Chevening Meals: Momo must-tang
Chevening Scholars come from 140 countries, bringing local dishes with them to the UK from around the world.
We invited our current Cheveners to send in their favourite recipes from their home country. We put our Chevening chef’s hat on and cooked five of our favourites!
Join Chevening on our food journey around the world, and why not make one of these at home for your friends or family?
Thanks to Manoj Paudel, Chevening Scholar from Nepal, for sending in this recipe.
Manoj says: ‘It is believed that a few hundred years ago, Newari traders from Kathmandu, Nepal, travelled across Mustang to Tibet and brought this recipe to Nepal.
‘Today, ‘momo’ is the most popular food that thousands of Nepalis and Nepal-lovers abroad eat. Although popular as fast food, cooking and eating momos at home is the most rewarding.
‘Making ‘momo’s can be a great group bonding activity.’
Programme officer Helen tried out this meal for us and said: ‘The recipe was a little tricky.
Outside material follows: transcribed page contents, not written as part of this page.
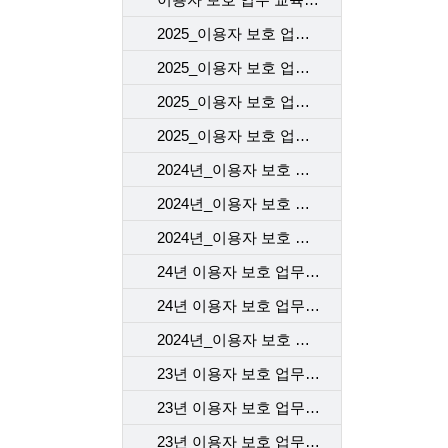
2025_이용자 보호 업무 교육(1차)_VOC 기본 교육
2025_이용자 보호 업무 교육(1차)_개인정보 보호 교육
2025_이용자 보호 업무 교육(1차)_계약 시 고객에게 제공해야 할 필수고지 및 동의사항
2025_이용자 보호 업무 교육(1차)_규제기관의 이용자 보호 정책 변경 사항(중고 단말 거래사실 확인 서비스)
2024년_이용자 보호 업무 교육 2차_본사
2024년_이용자 보호 업무 교육 2차_개통센터
2024년_이용자 보호 업무 교육 2차_고객센터
24년 이용자 보호 업무 교육 1차 _개통센터
24년 이용자 보호 업무 교육 1차 _본사
2024년_이용자 보호 업무 교육 1차_고객센터
23년 이용자 보호 업무 교육_1차_고객센터
23년 이용자 보호 업무 교육_2차_고객센터
23년 이용자 보호 업무 교육 - 개통센터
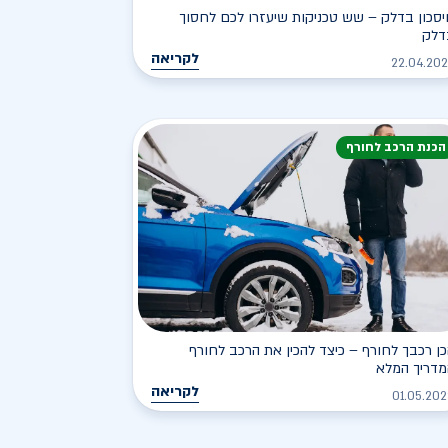
סכון בדלק – שש טכניקות שיעזרו לכם לחסוך
דלק
לקריאה
22.04.20
הכנת הרכב לחורף
ן רכבך לחורף – כיצד להכין את הרכב לחורף
מדריך המלא
לקריאה
01.05.20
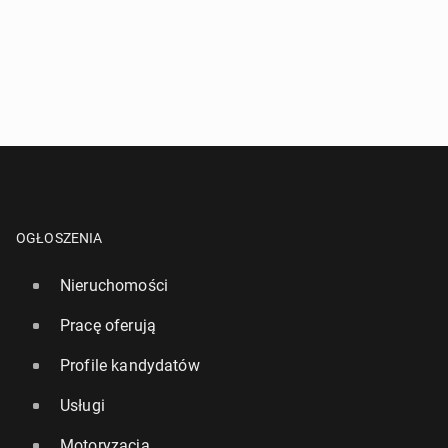
OGŁOSZENIA
Nieruchomości
Pracę oferują
Profile kandydatów
Usługi
Motoryzacja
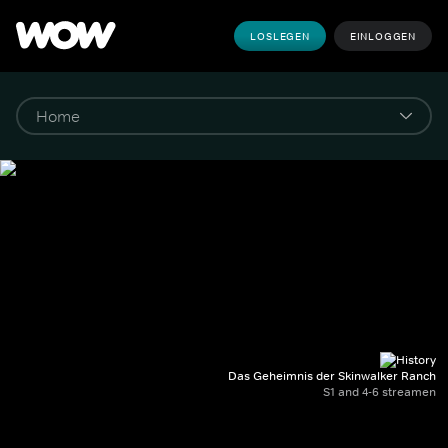
LOSLEGEN
EINLOGGEN
Das Geheimnis der Skinwalker Ranch
S1 and 4-6 streamen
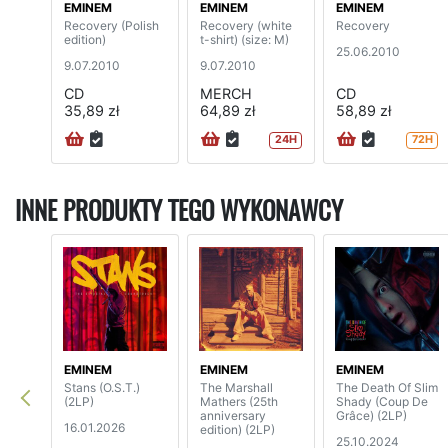
EMINEM
EMINEM
EMINEM
Recovery (Polish
Recovery (white
Recovery
edition)
t-shirt) (size: M)
25.06.2010
9.07.2010
9.07.2010
CD
MERCH
CD
35,89 zł
64,89 zł
58,89 zł
24H
72H
INNE PRODUKTY TEGO WYKONAWCY
EMINEM
EMINEM
EMINEM
Stans (O.S.T.)
The Marshall
The Death Of Slim
(2LP)
Mathers (25th
Shady (Coup De
anniversary
Grâce) (2LP)
16.01.2026
edition) (2LP)
25.10.2024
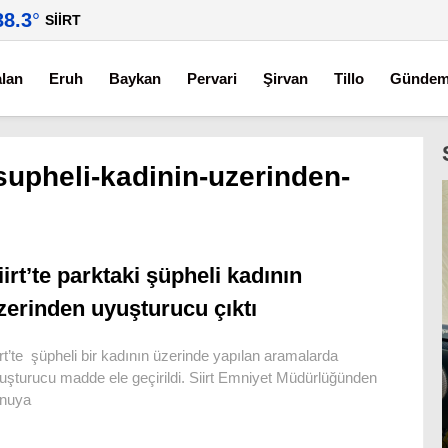
38.3
°
SIIRT
alan
Eruh
Baykan
Pervari
Şirvan
Tillo
Günde
-supheli-kadinin-uzerinden-
iirt’te parktaki şüpheli kadının
zerinden uyuşturucu çıktı
irt’te şüpheli bir kadının üzerinde yapılan aramalarda
uşturucu madde ele geçirildi. Siirt Emniyet Müdürlüğünden
nuya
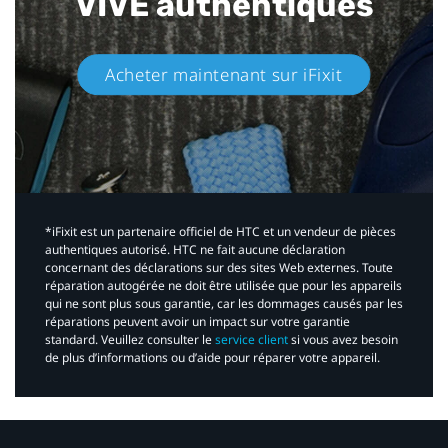
VIVE authentiques​
Acheter maintenant sur iFixit​
*iFixit est un partenaire officiel de HTC et un vendeur de pièces
authentiques autorisé. HTC ne fait aucune déclaration
concernant des déclarations sur des sites Web externes. Toute
réparation autogérée ne doit être utilisée que pour les appareils
qui ne sont plus sous garantie, car les dommages causés par les
réparations peuvent avoir un impact sur votre garantie
standard. Veuillez consulter le
service client
si vous avez besoin
de plus d’informations ou d’aide pour réparer votre appareil.​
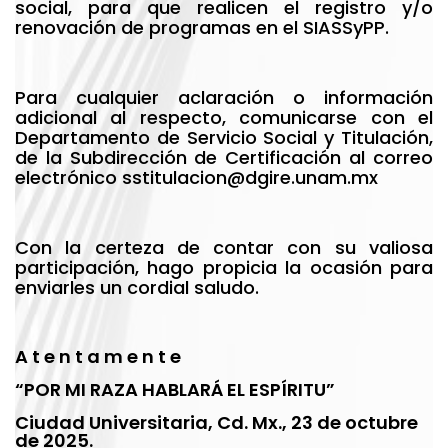
social, para que realicen el registro y/o
renovación de programas en el SIASSyPP.
Para cualquier aclaración o información
adicional al respecto, comunicarse con el
Departamento de Servicio Social y Titulación,
de la Subdirección de Certificación al correo
electrónico
sstitulacion@dgire.unam.mx
Con la certeza de contar con su valiosa
participación, hago propicia la ocasión para
enviarles un cordial saludo.
A t e n t a m e n t e
“POR MI RAZA HABLARÁ EL ESPÍRITU”
Ciudad Universitaria, Cd. Mx., 23 de octubre
de 2025.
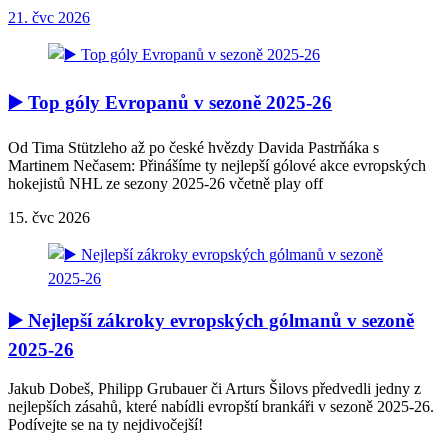
21. čvc 2026
▶️ Top góly Evropanů v sezoně 2025-26
Od Tima Stützleho až po české hvězdy Davida Pastrňáka s
Martinem Nečasem: Přinášíme ty nejlepší gólové akce evropských
hokejistů NHL ze sezony 2025-26 včetně play off
15. čvc 2026
▶️ Nejlepší zákroky evropských gólmanů v sezoně
2025-26
Jakub Dobeš, Philipp Grubauer či Arturs Šilovs předvedli jedny z
nejlepších zásahů, které nabídli evropští brankáři v sezoně 2025-26.
Podívejte se na ty nejdivočejší!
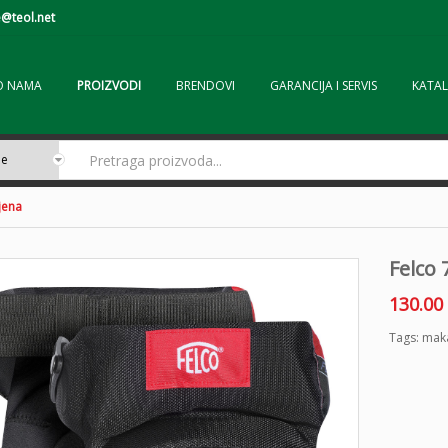
@teol.net
O NAMA
PROIZVODI
BRENDOVI
GARANCIJA I SERVIS
KATAL
ljena
Felco 
130.00
Tags:
maka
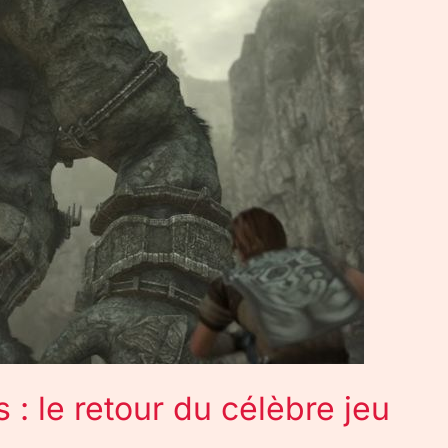
: le retour du célèbre jeu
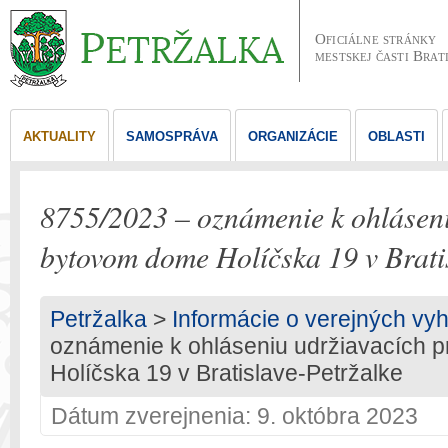
Oficiálne stránky
mestskej časti Brat
AKTUALITY
SAMOSPRÁVA
ORGANIZÁCIE
OBLASTI
8755/2023 – oznámenie k ohláseni
bytovom dome Holíčska 19 v Brati
Petržalka
>
Informácie o verejných vy
oznámenie k ohláseniu udržiavacích 
Holíčska 19 v Bratislave-Petržalke
Dátum zverejnenia: 9. októbra 2023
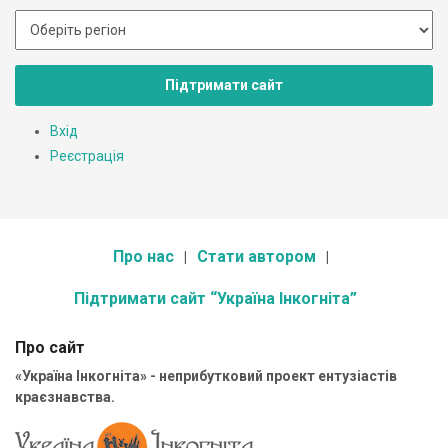
Підтримати сайт
Вхід
Реєстрація
Про нас
Стати автором
Підтримати сайт “Україна Інкогніта”
Про сайт
«Україна Інкогніта» - неприбутковий проект ентузіастів
краєзнавства.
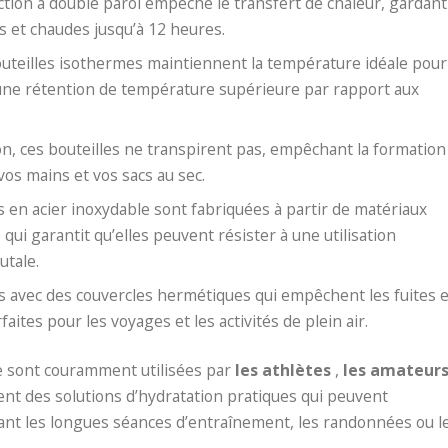
uction à double paroi empêche le transfert de chaleur, gardant
s et chaudes jusqu’à 12 heures.
bouteilles isothermes maintiennent la température idéale pour
nt une rétention de température supérieure par rapport aux
tion, ces bouteilles ne transpirent pas, empêchant la formation
 vos mains et vos sacs au sec.
s en acier inoxydable sont fabriquées à partir de matériaux
ce qui garantit qu’elles peuvent résister à une utilisation
utale.
ées avec des couvercles hermétiques qui empêchent les fuites 
aites pour les voyages et les activités de plein air.
le sont couramment utilisées par
les athlètes
,
les amateur
frent des solutions d’hydratation pratiques qui peuvent
nt les longues séances d’entraînement, les randonnées ou l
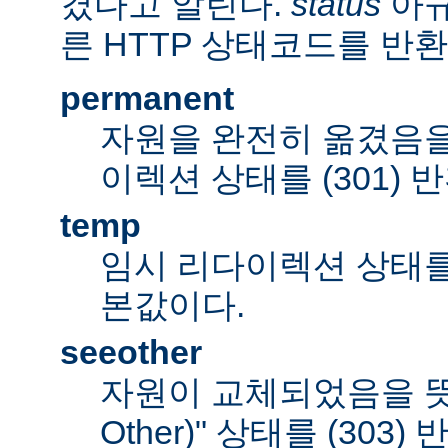
겼다고 알린다.
status
아규
른 HTTP 상태코드를 반환
permanent
자원을 완전히 옮겼음을
이렉션 상태를 (301) 
temp
임시 리다이렉션 상태를 (
본값이다.
seeother
자원이 교체되었음을 뜻하
Other)" 상태를 (303)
I had to improvise with a vegetable steamer in order to cook the dumplings but the results were delicious.
‘It would be a great dish to impress your friends and share with them.’
Here’s what Helen made. We can almost taste the tang!
Serves three to four
For the momo dumplings
- 1 packet gyoza wraps
- 0.75 lbs ground chicken
- 5 green onions, chopped (use both green and white part)
- 3 garlic cloves, minced
- Bunch of coriander leaves, chopped
- 2 tablespoons of cumin
- 2 tablespoons of coriander powder
- 1 teaspoon red chilli powder
- 3-4 tablespoons hot water
- Salt, to taste
For the soup
- 3 tomatoes, chopped
- 2 green onions, chopped
- 2 green chillis, chopped
- 2 garlic cloves, sliced
- 1/4 cup water
- Scant 4-5 tablespoons tamarind water
- 4 coriander leaves, chopped
- Salt, to taste
For the ‘momo’ dumpling packing/wrapping
- Mix together the chicken, onions, garlic cloves, coriander leaves, cumin, coriander powder, chilli powder, hot water and salt in a bowl.
- Start your steamer and begin packing/wrapping your momos.
- Hold the wrapper in one palm and fill with a tablespoon of the filling mixture.
- With the other hand bring all edges together to the center while making pleats.
- Pinch and twist the pleats to ensure that the stuffed dumpling (momo) is absolutely closed.
- Arrange the prepared momo packs in a well-greased steamer basket.
- Once the basket is full and the steamer is ready, steam it for about 12 to 15 minutes. The dough usually puffs up with a nice gloss.
For the soup
- Heat a pan, pour in a tablespoon of sunflower oil. Add two dry chillies for spice.
- Put the first five ingredients (tomatoes, green onions, chillis, garlic, and water) into the pan and cook on a low to medium heat.
- Cook for about 15 minutes, stirring occasionally. Remove from the heat and let it cool.
- Put the remaining ingredients (cilantro and tamarind water) in the blender and blend until they are smooth.
- Mix in the tomatoes and the tamarind water mix.
- Pour the soup into a bowl, add steaming hot dumplings and enjoy the delicious momos with wholesome and tangy soup together with your friends.